I'm a bit slow on the up-take. Every small boat enthusiast has heard of Sandy Mackinnon's voyage in a Mirror dinghy, but I hadn't read the book until just now.
This is the true story (give or take some artistic license) of an impossible trip which is radically under-planned and supremely under-resourced in a totally inadequate piece of equipment, beginning on a river in North Shropshire England, and ending at the blunt end of Bulgaria on the Black Sea.
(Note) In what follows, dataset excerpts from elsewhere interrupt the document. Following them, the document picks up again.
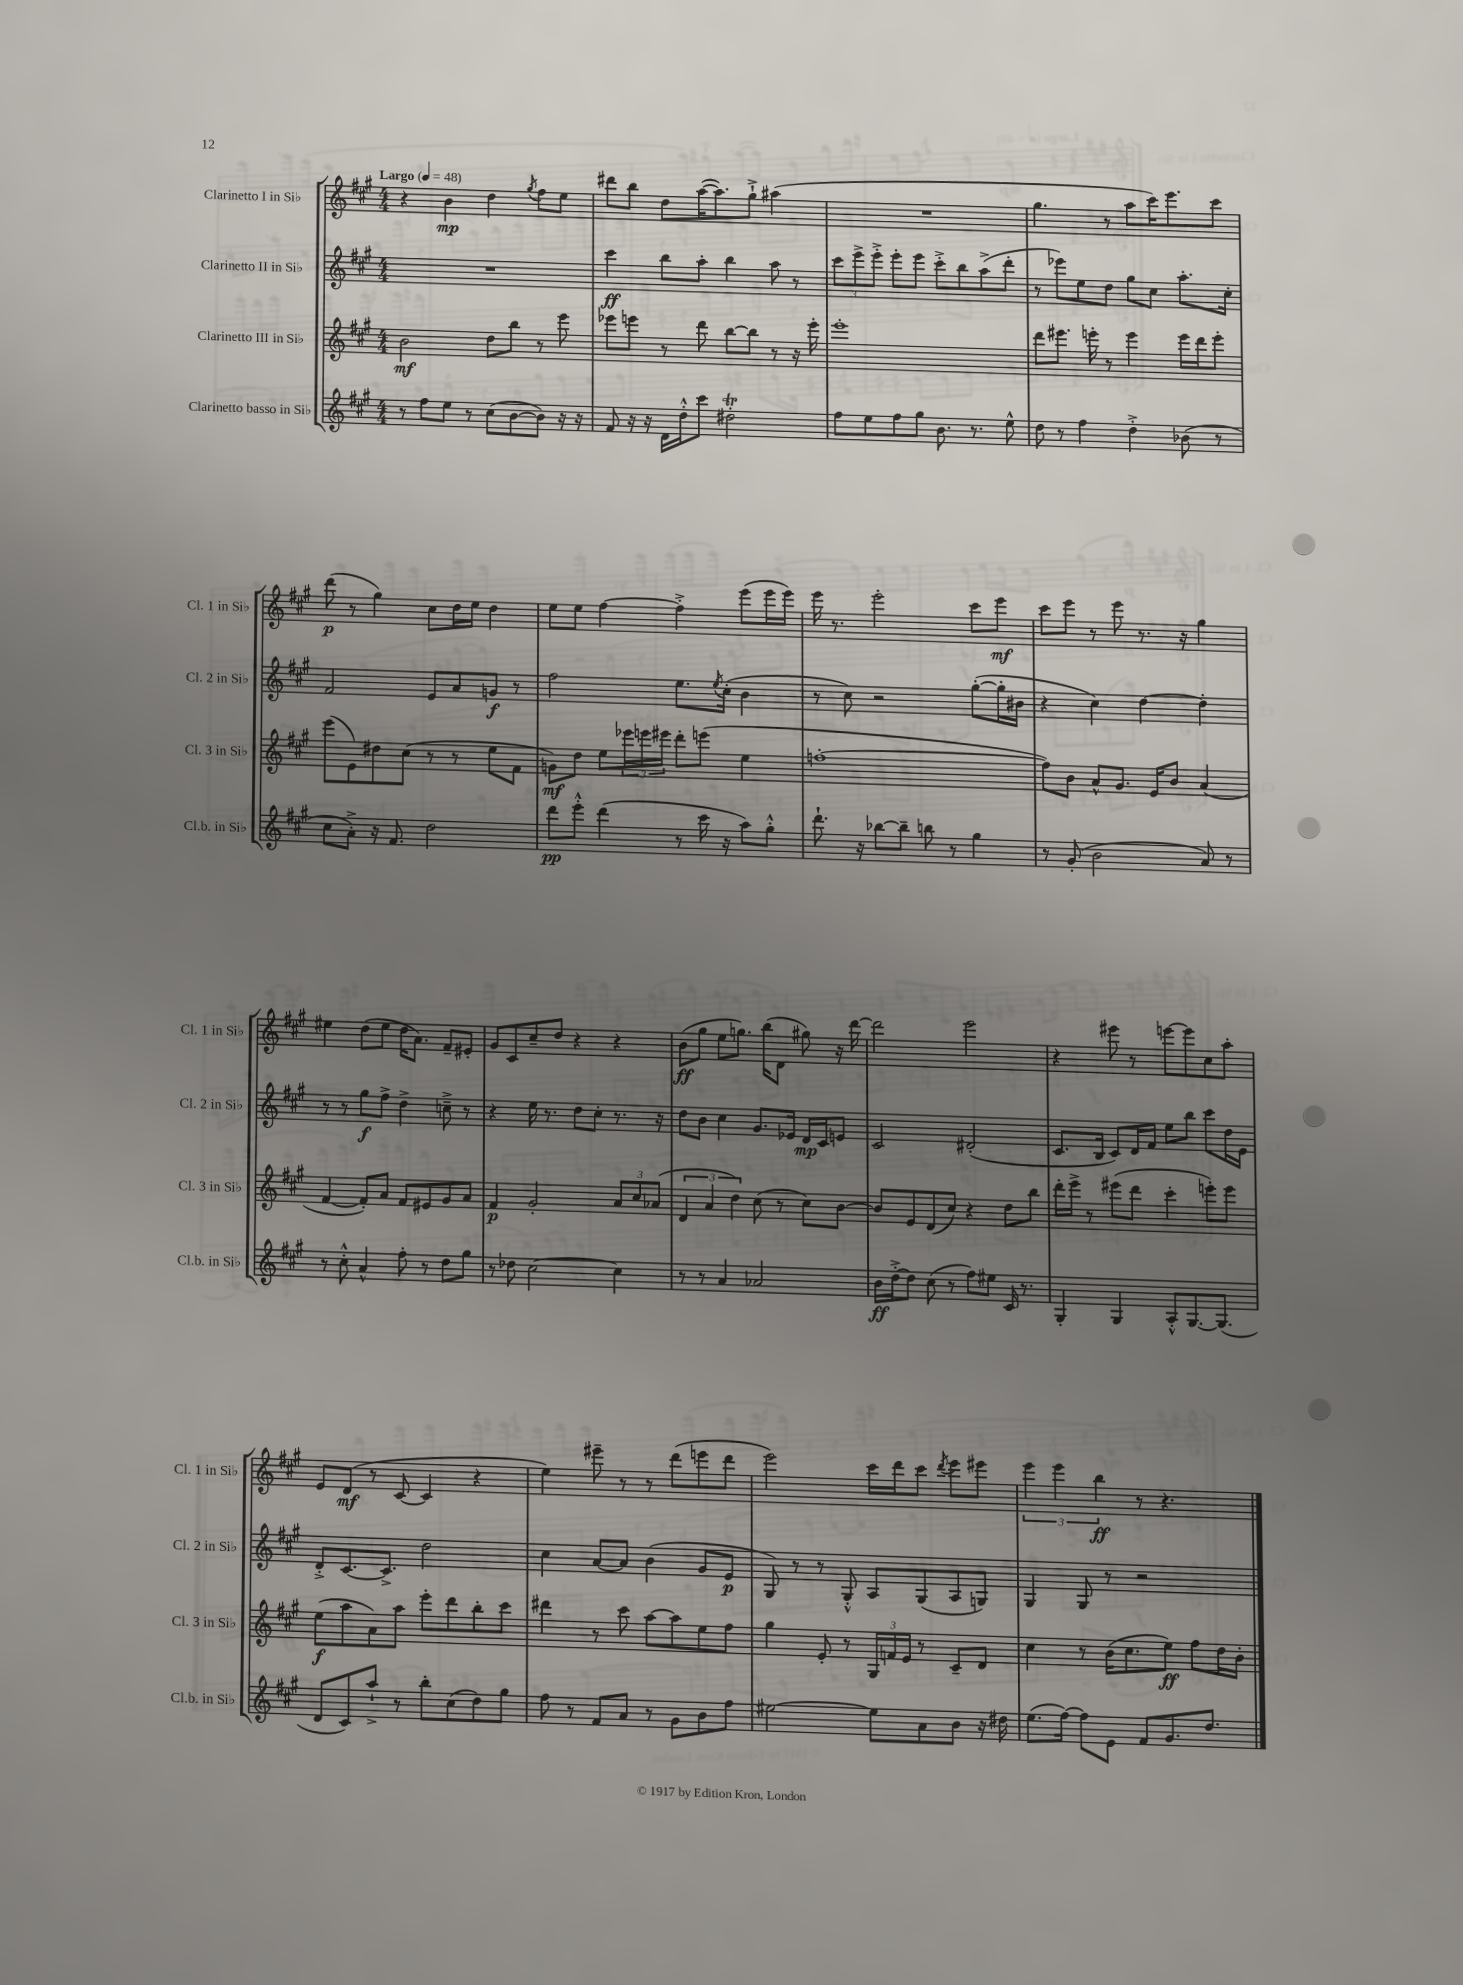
<<
\new StaffGroup <<
\new Staff = "s0" \with { instrumentName = "Clarinetto I in Sib" shortInstrumentName = "Cl. 1 in Sib" } {
    \clef treble \key a \major \numericTimeSignature \time 4/4 \tempo "Largo" 4 = 48
    r4 b'4\mp d''4 \acciaccatura { gis''8 } fis''8 e''8 |
    dis'''8 b''8 d''8 a''16~( a''8.) gis''8-!-> ais''4( |
    R1 |
    gis''4. r8 a''8 cis'''16) e'''8. cis'''8 |
    d'''8\p( r8 gis''4) cis''8 d''16 e''16 d''4 |
    e''8 e''8 fis''4~ fis''4-.-> e'''8( e'''16 e'''16) |
    e'''16 r8. e'''2-. cis'''8 e'''8\mf |
    cis'''8 e'''8 r8 e'''8 r8. r16 gis''4 |
    eis''4 d''8( eis''8 d''16 a'8.) fis'8-- eis'8-. |
    gis'8 cis'8 cis''8-- d''8 r4 r4 |
    b'8\ff( gis''8 e''8 g''8.) b''16( d'8 gis''8) r16 d'''16~ |
    d'''2 e'''2 |
    r4 eis'''8 r8 e'''8~ e'''8 cis''8 a''8-. |
    e'8 d'8\mf( r8 cis'8~ cis'4 r4 |
    e''4) eis'''8-- r8 r8 d'''8( e'''8 d'''8 |
    e'''2) cis'''16 d'''16 cis'''8 \acciaccatura { d'''8 } e'''8 eis'''8 |
    \tuplet 3/2 { e'''4 e'''4 b''4\ff } r8 r4. \bar "|." |
}
\new Staff = "s1" \with { instrumentName = "Clarinetto II in Sib" shortInstrumentName = "Cl. 2 in Sib" } {
    \clef treble \key a \major \numericTimeSignature \time 4/4
    R1 |
    cis'''4\ff b''8 a''8-. b''4 a''8 r8 |
    \tuplet 3/2 { cis'''8 e'''8-> e'''8-.-> } e'''8-. e'''8 cis'''8-.-> b''8 a''8->( d'''8-. |
    r8 ees'''8) e''8 d''8 gis''8 cis''8 a''8.-. cis''16-. |
    fis'2 e'8 a'8 g'8\f r8 |
    fis''2 e''8. \acciaccatura { e''8 } cis''16-.( b'4 |
    r8 cis''8) r2 gis''8~-.( gis''16-. bis'16 |
    r4 cis''4) d''4~ d''4-. |
    r8 r8 gis''8\f fis''8-> d''4-> c''8---> r8 |
    r4 e''16 r8. d''8 cis''8-. r8. r16 |
    d''8 b'8 cis''4 gis'8. ees'16 d'16\mp cis'16 e'8 |
    cis'2 dis'2-.( |
    cis'8. b16 cis'8) d'16 fis'16 e''8 b''8 cis'''8 d''16 e'16 |
    d'8-.-> cis'8.~ cis'8.-> d''2 |
    cis''4 a'8~ a'8 b'4( gis'8 e'8\p |
    gis8) r8 r8 gis8-.-^ a8 gis8( a8 g8) |
    gis4 gis8 r8 r2 \bar "|." |
}
\new Staff = "s2" \with { instrumentName = "Clarinetto III in Sib" shortInstrumentName = "Cl. 3 in Sib" } {
    \clef treble \key a \major \numericTimeSignature \time 4/4
    b'2\mf d''8 b''8 r8 e'''8 |
    ees'''8 e'''8 r8 d'''8 b''8~ b''8 r8 r16 e'''16-. |
    e'''1-. |
    d'''8 eis'''8. e'''16-. r8 e'''4 e'''16 d'''16 e'''8-. |
    e'''8( e'8) dis''8 cis''8( r8 r8 e''8 fis'8 |
    g'8\mf) d''8 e''8 \tuplet 3/2 { ees'''16 e'''16 eis'''16 } d'''8-. e'''8( e''4 |
    f''1~-. |
    f''8) b'8 a'8-^ gis'8. e'16 b'8 a'4( |
    fis'4~ fis'8-.) a'8 fis'8 eis'8 gis'8 a'8 |
    fis'4\p gis'2-. \tuplet 3/2 { a'8 cis''8 aes'8( } |
    \tuplet 3/2 { d'4 a'4 d''4) } cis''8( r8 cis''8) b'8~ |
    b'8 e'8 d'8( cis''8) r4 d''8 b''8 |
    d'''16-. e'''16-> r8 eis'''8( d'''8 cis'''4-. e'''8-.) e'''8 |
    e''8\f( a''8 a'8) a''8 e'''8-. d'''8 b''8-. cis'''8 |
    dis'''4 r8 cis'''8 a''8~ a''8 e''8 fis''8 |
    gis''4 e'8-. r8 \tuplet 3/2 { gis16 f'16 e'16 } r8 cis'8-- d'8 |
    cis''4 r8 b'16( cis''8. e''8\ff) fis''8 d''16 b'16-. \bar "|." |
}
\new Staff = "s3" \with { instrumentName = "Clarinetto basso in Sib" shortInstrumentName = "Cl.b. in Sib" } {
    \clef treble \key a \major \numericTimeSignature \time 4/4
    r8 fis''8 e''8 r8 cis''8( b'8~ b'8) r16 r16 |
    fis'8 r16 r16 d'16 d''16-.-^ cis'''8 dis''2-.\trill |
    fis''8 e''8 fis''8 gis''8 b'8. r8. e''8-^ |
    d''8 r8 fis''4 d''4-.-> bes'8( r8 |
    cis''8 a'8-.->) r16 fis'8. d''2 |
    d'''8\pp e'''8-.-^ d'''4( r8 cis'''16 r16 a''8) gis''8-.-^ |
    d'''8.-! r16 bes''8~ bes''8-- b''8 r8 gis''4 |
    r8 gis'8-.( b'2 a'8) r8 |
    r8 cis''8-.-^ a'4-^ fis''8-. r8 d''8 gis''8 |
    r8 des''8 cis''2~ cis''4 |
    r8 r8 a'4 aes'2 |
    b'16\ff d''16~-.-> d''8 cis''8( r8 fis''8) eis''8 cis'16 r8. |
    gis4-. gis4 a8-.-^ gis8.~ gis8.( |
    d'8 cis'8) a''8-!-> r8 b''8-. cis''8( d''8) gis''8 |
    fis''8 r8 fis'8 a'8 r8 gis'8 b'8 fis''8 |
    eis''2~ eis''8 a'8 b'8 r16 dis''16 |
    e''8.( fis''16~) fis''8 e'8 fis'8 gis'8. d''8. \bar "|." |
}
>>
>>
\layout { \context { \Score \remove "Bar_number_engraver" } }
The stuff of every small boat sailor's dreams.
The charm of the book is partly in the self-effacing humor of our lone adventurer, and his capacity to portray the daily improbabilities of his task as minor glitches caused by personal failure, when in reality his blind faith and complete commitment to living out a boyish dream as an adult is an absolute triumph of the adventurous spirit that most of us would dearly love to have, or never have lost.
This is Wind In The Willows on steroids, with the most charming hand drawn illustrations, and some really powerful and evocative prose smudged within the mishaps. I will really miss this book, and I have been reading it as slowly as dignity will allow...and I'm determined to read it again ( I never do that normally).
It is one thing to take a boat on a wild and exciting adventure, it is quite another to have the ability to tell the story so sweetly and with such humility and humor.